I first saw this film on BBC2 aged about 8 years old and thought it was fantastic. And it made being a barrister look such fun that I thought I might like to be one when I grew up! I had been looking for a DVD of the film for a long time and then my other half spotted this on Amazon.
This is classic English post-war comedy, genteel and subtle enough for a rainy Sunday afternoon, as one of the other reviewers has said. Ian Carmichael plays his usual stuttering, fairly awkward apologetic character, while Richard Attenborough is superb as the slightly more experienced (but nonetheless bumbling) barrister. As one would expect from a film of it's time, there is the usual caper about who will get the girl etc, which make for some nice gentle comedic moments of the kind that you just don't seem to see in modern films.
However, I would also recommend this film to anyone who is considering a career at the Bar or is interested in such matters. Yes, the film might be over 50 years old, but it is still surprisingly accurate in portraying what life at the Bar is like for those in the early stages of their careers.
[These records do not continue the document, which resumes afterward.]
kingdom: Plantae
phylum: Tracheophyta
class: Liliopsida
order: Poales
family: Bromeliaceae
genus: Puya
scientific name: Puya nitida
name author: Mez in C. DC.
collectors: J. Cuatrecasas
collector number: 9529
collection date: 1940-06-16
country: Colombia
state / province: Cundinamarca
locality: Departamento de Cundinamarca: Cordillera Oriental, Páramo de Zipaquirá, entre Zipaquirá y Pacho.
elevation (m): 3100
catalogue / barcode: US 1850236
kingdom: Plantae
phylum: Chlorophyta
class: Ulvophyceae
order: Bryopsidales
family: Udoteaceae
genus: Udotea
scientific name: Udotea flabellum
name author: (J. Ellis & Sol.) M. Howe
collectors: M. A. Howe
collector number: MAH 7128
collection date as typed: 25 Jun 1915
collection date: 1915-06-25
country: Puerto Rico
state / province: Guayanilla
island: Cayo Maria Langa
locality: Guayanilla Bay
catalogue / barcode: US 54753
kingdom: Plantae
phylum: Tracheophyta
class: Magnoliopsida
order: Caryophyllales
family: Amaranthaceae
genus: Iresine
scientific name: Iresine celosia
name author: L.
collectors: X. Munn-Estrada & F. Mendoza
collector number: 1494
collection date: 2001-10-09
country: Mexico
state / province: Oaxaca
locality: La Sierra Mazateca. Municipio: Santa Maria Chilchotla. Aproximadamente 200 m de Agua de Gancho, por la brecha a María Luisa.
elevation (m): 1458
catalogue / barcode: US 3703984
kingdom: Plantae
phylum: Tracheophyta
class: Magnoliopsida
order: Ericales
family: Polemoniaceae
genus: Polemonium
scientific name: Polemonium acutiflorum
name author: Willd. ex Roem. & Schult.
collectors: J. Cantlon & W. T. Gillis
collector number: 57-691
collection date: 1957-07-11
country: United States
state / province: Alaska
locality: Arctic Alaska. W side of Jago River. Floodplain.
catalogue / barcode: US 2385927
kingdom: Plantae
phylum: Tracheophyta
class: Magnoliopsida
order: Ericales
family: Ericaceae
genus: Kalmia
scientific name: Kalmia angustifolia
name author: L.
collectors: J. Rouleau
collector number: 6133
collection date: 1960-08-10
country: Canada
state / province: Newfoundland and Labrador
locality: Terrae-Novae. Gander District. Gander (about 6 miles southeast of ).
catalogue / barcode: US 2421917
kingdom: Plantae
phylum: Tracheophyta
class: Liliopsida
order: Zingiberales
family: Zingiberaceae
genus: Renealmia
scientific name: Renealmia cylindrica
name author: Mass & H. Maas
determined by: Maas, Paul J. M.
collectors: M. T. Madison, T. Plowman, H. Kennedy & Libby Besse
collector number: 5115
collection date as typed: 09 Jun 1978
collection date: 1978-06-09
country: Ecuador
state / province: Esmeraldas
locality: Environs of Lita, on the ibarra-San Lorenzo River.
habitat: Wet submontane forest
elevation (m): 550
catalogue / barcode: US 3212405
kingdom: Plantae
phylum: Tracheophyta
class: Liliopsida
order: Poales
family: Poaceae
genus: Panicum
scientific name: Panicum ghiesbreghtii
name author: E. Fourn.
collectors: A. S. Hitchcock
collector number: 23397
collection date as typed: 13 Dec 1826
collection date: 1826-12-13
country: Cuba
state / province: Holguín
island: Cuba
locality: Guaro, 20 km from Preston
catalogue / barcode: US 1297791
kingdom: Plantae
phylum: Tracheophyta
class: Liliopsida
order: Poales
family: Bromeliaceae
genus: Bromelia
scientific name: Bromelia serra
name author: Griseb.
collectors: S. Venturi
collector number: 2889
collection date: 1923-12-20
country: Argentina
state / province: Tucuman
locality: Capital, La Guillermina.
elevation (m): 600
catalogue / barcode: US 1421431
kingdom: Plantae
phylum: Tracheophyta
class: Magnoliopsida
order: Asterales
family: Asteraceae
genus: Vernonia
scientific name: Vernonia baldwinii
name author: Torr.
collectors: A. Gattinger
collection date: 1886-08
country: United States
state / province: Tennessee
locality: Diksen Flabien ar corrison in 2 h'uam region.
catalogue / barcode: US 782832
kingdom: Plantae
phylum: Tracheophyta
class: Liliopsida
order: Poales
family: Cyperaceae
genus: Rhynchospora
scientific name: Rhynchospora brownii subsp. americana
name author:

There may no longer be any hanging around the Bailey in the hope of a Dock Brief, but the dining, scratching around for work and waiting to be paid are just as relevant today (if not more so!) as they were in 1957. As Ian Carmichael's pupil barrister progresses, we see him at the High Court and the Assizes (the latter don't exist any more, but are similar to work in a Crown Court). These scenes make for much merriment as he attempts to bluff his way through each scenario, usually unsuccesfully, and usually incurring the wrath of the judge that he is appearing before. It's not quite that bad in real life, but if the film inspires you to go on to a career at the Bar, at least you can console yourself that your performance never quite plummets to the depths inhabited by Ian Carmichael's pupil barrister. A gem of a film.